In the figure, given below, AB, CD and EF are parallel lines. Given AB = 7.5 cm, DC = y cm, EF = 4.5 cm, BC = x cm and CE = 3 cm, calculate the values of x and y.

Answer 1

i. In ΔACB and ΔFCE, we have

∠ACB = ∠FCE  ...(Vertically opposite angles)

∠CBA = ∠CEF  ...(Alternate angles)

∴ ΔACB ∼ ΔFCE  ...(AA axiom of similarity)

Thus their corresponding sides are proportional.

∴ `(AB)/(BC) = (EF)/(EC)`

`\implies (7.5  cm)/(x  cm) = (4.5  cm)/(3  cm)`

`\implies x = ((7.5 xx 3)/4.5) cm`

= `225/45 cm`

= 5 cm

ii. In ΔEBF and ΔCBD, we have

∠B = ∠B  ...(Common angle)

∠EFB = ∠CDB  ...(Corresponding angles)

∠BEF = ∠BCD

∴ ΔEBF ∼ ΔCBD  ...(AA axiom of similarity)

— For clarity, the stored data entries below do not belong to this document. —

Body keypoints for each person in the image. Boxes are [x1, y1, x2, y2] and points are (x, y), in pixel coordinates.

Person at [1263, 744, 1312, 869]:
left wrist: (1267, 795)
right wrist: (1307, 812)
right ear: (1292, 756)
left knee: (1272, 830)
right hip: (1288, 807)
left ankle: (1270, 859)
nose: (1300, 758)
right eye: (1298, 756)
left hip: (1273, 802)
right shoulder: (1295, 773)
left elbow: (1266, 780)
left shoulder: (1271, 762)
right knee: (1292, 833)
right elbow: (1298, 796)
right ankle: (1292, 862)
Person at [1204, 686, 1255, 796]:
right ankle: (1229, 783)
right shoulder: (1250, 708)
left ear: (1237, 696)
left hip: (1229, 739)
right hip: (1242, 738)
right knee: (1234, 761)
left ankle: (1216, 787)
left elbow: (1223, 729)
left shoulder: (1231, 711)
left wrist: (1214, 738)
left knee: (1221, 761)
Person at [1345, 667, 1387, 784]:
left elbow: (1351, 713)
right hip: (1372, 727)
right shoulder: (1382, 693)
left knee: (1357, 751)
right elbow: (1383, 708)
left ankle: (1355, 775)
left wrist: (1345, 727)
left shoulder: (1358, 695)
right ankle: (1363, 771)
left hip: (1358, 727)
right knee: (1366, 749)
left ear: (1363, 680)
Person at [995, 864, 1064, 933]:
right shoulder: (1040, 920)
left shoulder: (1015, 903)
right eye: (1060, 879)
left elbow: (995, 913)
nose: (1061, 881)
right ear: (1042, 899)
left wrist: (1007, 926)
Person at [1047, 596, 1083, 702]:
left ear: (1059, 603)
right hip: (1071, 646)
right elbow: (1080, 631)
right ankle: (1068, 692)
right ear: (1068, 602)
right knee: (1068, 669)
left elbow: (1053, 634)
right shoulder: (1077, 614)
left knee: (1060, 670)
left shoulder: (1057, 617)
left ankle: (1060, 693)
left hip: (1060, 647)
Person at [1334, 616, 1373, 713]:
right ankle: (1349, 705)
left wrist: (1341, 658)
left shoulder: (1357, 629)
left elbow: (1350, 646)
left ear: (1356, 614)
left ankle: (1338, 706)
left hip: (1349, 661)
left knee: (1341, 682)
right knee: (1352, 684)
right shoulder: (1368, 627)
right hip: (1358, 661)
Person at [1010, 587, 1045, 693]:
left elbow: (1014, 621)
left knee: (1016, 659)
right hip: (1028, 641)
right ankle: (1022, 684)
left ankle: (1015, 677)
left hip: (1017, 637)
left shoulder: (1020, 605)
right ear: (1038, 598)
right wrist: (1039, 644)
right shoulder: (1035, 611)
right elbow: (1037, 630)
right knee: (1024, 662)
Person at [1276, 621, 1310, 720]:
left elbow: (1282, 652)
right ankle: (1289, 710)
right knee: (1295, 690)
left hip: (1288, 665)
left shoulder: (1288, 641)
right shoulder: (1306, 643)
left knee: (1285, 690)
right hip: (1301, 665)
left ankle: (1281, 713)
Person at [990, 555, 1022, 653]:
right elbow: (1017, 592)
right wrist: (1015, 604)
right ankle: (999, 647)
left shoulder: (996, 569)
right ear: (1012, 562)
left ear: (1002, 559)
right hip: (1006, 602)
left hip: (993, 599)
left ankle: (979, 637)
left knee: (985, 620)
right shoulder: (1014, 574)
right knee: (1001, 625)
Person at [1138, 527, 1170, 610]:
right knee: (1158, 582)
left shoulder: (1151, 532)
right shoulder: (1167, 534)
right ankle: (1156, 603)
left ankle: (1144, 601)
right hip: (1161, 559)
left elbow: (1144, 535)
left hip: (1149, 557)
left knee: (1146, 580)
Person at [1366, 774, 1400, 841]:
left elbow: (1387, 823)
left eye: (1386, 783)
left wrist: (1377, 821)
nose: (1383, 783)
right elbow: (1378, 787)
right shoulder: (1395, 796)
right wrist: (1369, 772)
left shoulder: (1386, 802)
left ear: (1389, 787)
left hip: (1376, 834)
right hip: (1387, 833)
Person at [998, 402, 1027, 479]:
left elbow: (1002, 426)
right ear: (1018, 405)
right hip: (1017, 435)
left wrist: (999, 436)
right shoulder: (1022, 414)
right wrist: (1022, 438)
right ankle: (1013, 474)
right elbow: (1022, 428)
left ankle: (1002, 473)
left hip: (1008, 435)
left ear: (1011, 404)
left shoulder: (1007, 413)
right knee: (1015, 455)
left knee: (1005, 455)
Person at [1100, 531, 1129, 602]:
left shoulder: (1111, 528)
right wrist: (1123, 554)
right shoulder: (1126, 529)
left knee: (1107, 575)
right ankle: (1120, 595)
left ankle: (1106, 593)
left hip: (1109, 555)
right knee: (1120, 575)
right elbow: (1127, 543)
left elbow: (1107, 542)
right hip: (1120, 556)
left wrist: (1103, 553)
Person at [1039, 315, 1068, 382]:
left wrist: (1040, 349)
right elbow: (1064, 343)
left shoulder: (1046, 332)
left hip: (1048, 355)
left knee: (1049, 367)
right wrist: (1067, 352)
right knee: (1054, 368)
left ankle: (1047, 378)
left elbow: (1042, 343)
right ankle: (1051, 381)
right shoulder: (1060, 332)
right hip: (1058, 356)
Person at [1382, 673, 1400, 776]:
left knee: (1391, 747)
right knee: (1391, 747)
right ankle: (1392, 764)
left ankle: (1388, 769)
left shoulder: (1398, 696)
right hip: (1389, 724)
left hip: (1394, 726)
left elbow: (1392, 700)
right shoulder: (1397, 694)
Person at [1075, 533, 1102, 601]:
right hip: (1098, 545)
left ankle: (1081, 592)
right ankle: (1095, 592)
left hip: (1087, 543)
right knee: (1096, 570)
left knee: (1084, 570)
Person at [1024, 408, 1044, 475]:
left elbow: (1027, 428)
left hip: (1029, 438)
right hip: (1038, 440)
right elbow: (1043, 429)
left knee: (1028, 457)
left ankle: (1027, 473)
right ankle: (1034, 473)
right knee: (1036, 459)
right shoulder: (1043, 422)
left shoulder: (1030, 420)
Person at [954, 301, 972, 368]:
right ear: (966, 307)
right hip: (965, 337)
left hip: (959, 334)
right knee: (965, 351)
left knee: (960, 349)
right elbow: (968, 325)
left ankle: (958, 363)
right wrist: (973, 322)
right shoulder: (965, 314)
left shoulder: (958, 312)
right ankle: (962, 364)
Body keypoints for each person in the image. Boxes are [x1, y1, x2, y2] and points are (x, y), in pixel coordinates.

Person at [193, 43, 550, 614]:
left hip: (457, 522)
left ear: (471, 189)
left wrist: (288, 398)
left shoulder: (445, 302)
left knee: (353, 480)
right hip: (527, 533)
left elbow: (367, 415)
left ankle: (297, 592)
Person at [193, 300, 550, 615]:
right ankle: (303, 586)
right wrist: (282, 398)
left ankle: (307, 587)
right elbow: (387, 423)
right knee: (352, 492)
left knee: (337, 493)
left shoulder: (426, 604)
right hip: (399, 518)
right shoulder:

Thus, `(EB)/(CB) = (EF)/(CD)`

`\implies (EC + CB)/(CB) = (4.5  cm)/(y  cm)`

`\implies (3 + x)/x = 4.5/y`

`\implies ((3 + 5)  cm)/(5  cm) = 4.5/y`

`\implies y = (4.5 xx 5)/8`

= `45/16 cm`

= `2 13/16 cm`